Türkiyeyi yanlış bir mecraya soktu. Beni yargılarlarsa intihar ederim demişti.
Kafa lazım sıkmak için, kafa yok ki nereye sıkacak. Ölüm döşeğinde bunun hesabını
veriyor. Anayasamız yasal değil. Bugünkü sorunların kaynağıdır."
Kışlalarda intihar olaylarının şehit sayısından fazla olduğunu savunan
Hacımustafaoğulları, bazı olayların intihar değil, cinayet olduğunu ileri sürdü.
-"8 milyon Türk-Kürt evliliği var"
Kaplan ise barış süreciyle ilgili bilgi paylaşımında bulunmak ve sürece
katkı sunmak için Diyarbakıra geldiklerini, askerin de barışa aktif ve olumlu
bir katkı sağlaması gerektiğini dile getirdi.
Türkiyenin geleceğinin sivil toplumdan geçtiğini anlatan Kaplan,
"Türkiyede 8 milyon Türk-Kürt evliliği var.

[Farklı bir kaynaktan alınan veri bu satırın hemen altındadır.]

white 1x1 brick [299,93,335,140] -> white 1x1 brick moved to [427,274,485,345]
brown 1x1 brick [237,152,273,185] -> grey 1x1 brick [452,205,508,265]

Bu bizim için büyük bir zenginlik.
Bu avantajı çok olumlu yönde kullanmalıyız. Toplumların iradesi bu işi çözer.
Kardeşlik dilini çok iyi anlayabilmemiz lazım" şeklinde konuştu.
-"Bir normalleşme başlamıştır"-
Baro Başkanı Elçi ise subay ve astsubayların oluşturduğu bir derneğinin
böyle bir dönemde bölgeyi ziyaret etmesinin çok anlamlı bulduklarını, geçmiş
uygulamalardan her kesiminin zarar gördüğünü söyledi.
Toplumların birbirleriyle sorunu bulunmadığını, Türkler ve Kürtlerin kardeş
halklar olduğunu, Diyarbakır, Batman, Van, Şırnakın köylüsüyle Manisa, Kayseri
ve Kastamonu köylüsü arasında hiçbir sorunun yaşanmadığına işaret eden Elçi,
birbirlerine kardeşlik duygularıyla yaklaştıklarını belirtti.
"Ne yazık ki bizi idare edenler ve yönetenlerin tatsız ve adaletsiz
uygulamaları nedeniyle sanki toplumlar arasında bir sorun, Türkler ve Kürtler
arasında bir sıkıntı varmış gibi bir durum çıkmış ortaya. Türkiye toplumu olarak
şiddet, çatışma, kavgadan çok çektik. Bütün toplum bu soruna artık bir çözüm
bulunsun istiyor. Sorunlarımızı konuşacağız, silahlar susmuştur. Bir normalleşme
başlamıştır" diyen Elçi, barış ve çözüm sürecinin toplumun bütün kesimini
heyecanlandırdığını vurguladı.
-İHDye ziyaret-
Heyet üyeleri, İnsan Hakları Derneği (İHD) Diyarbakır Şubesini de ziyaret
etti.
İHD Doğu ve Güneydoğu Anadolu Bölge Temsilcisi Şevket Akdemir görüşmede
yaptığı konuşmada, ilk defa askerlerin içinde bulunduğu bir meslek grubuyla bir
araya geldiğini aktararak, "Keşke süreç 15 sene önce başlasaydı. Ne güzel olurdu.
Hükümet, çözüm için büyük bir risk aldı. Güzel bir iş yapıyor. Helal olsun. Süreç
sayesinde bu yıl hiç bir olumsuzluk yaşanmadı" şeklinde konuştu.
Daha sonra heyet üyeleri Müstakil Sanayiciler ve İşadamları Derneği (MÜSİAD)
Diyarbakır Şube Başkanı Şahabettin Aykutu ziyaret etti. Aykut, çözüm süreciyle
bölgede bir canlanmanın yaşandığını, otellerin dolduğunu ve yatırım taleplerinin
arttığını söyledi.
Herkesin huzur ve barışa kavuşmasını istediklerini kaydeden Aykut, "Sürecin
iyi gitmesi için elimizden geleni yaparız" şeklinde konuştu.